### Set task:
Pick out and copy every line in the material below that contains the string "long". Case counts.
begin Material for the task
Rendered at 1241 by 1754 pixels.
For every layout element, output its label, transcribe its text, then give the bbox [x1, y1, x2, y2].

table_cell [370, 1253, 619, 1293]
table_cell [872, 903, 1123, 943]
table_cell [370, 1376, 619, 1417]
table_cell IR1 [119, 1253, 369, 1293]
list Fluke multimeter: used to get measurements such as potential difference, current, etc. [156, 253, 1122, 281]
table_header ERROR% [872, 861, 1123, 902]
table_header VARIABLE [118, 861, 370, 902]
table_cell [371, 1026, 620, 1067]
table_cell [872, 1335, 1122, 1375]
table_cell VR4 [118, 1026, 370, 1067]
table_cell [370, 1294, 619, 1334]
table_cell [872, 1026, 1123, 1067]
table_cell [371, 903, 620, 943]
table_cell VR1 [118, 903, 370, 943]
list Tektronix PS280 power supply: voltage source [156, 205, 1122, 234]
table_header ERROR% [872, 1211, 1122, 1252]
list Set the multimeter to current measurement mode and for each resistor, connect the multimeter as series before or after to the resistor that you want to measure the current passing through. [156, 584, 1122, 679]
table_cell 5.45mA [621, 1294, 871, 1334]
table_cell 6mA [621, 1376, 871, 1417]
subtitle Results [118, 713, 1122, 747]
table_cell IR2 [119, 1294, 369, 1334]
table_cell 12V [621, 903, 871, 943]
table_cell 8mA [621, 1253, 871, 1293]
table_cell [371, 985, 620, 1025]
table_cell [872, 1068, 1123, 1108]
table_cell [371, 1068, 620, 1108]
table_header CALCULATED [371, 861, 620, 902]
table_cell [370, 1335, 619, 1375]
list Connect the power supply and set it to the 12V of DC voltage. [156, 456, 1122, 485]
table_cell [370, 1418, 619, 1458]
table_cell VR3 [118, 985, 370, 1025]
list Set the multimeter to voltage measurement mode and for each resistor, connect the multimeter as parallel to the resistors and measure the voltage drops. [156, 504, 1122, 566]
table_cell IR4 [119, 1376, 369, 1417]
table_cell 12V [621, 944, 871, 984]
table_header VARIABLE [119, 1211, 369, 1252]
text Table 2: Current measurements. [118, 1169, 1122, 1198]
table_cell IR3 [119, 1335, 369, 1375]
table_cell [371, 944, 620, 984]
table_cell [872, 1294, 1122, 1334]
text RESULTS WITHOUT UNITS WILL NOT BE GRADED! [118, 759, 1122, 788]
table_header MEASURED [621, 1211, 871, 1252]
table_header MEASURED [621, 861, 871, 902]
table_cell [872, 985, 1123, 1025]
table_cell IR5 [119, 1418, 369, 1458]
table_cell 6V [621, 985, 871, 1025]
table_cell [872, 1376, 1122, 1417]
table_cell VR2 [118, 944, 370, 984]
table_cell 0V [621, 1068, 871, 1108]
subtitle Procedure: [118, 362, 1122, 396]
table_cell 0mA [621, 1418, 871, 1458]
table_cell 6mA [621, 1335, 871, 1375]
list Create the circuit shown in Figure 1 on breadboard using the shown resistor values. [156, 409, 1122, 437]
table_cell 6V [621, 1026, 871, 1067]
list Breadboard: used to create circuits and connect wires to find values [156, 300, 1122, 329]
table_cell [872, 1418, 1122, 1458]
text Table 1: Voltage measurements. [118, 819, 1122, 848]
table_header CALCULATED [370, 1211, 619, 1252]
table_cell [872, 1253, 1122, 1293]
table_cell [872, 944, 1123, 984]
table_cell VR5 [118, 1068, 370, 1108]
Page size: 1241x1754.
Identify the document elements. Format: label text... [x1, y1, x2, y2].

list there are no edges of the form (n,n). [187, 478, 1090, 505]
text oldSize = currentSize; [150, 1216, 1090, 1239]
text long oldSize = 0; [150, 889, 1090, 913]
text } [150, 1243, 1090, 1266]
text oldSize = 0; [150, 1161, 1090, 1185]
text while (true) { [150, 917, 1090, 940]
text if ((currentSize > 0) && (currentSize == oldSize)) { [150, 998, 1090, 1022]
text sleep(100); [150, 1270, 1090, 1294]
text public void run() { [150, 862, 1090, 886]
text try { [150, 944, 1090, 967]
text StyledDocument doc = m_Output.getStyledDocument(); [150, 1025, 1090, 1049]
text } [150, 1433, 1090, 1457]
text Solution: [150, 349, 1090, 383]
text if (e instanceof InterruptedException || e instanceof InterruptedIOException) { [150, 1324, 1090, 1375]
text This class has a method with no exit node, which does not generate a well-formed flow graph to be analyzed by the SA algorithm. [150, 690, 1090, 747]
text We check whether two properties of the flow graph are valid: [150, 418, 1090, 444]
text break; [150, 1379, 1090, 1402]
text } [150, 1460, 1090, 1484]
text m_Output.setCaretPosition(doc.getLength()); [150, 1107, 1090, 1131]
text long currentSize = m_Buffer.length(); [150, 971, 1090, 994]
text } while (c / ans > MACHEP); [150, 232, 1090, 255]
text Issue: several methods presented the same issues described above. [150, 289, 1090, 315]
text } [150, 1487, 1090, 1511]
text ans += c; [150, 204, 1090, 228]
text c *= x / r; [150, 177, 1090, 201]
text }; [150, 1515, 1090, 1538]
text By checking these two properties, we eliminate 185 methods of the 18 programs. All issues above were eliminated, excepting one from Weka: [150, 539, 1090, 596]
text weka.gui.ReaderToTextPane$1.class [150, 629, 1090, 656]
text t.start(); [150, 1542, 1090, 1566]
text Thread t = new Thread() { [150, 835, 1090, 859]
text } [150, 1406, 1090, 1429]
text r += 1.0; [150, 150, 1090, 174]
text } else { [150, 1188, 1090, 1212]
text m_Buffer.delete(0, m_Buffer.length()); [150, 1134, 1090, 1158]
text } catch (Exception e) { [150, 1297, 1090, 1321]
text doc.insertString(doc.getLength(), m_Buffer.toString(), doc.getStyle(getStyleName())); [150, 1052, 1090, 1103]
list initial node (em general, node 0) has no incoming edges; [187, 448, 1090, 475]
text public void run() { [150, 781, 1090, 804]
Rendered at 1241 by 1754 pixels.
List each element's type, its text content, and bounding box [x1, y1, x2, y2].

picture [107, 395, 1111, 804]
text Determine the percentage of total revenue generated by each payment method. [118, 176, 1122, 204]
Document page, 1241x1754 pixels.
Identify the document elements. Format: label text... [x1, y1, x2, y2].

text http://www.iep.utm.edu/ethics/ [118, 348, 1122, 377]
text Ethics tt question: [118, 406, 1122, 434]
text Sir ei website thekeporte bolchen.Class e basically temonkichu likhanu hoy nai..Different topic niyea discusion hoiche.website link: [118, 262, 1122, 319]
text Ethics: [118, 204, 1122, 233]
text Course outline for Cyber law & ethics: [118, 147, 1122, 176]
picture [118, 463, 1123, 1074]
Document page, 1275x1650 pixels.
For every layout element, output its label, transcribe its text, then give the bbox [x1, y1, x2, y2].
end Material for the task
### Exercise output:
text long oldSize = 0; [150, 889, 1090, 913]
text long currentSize = m_Buffer.length(); [150, 971, 1090, 994]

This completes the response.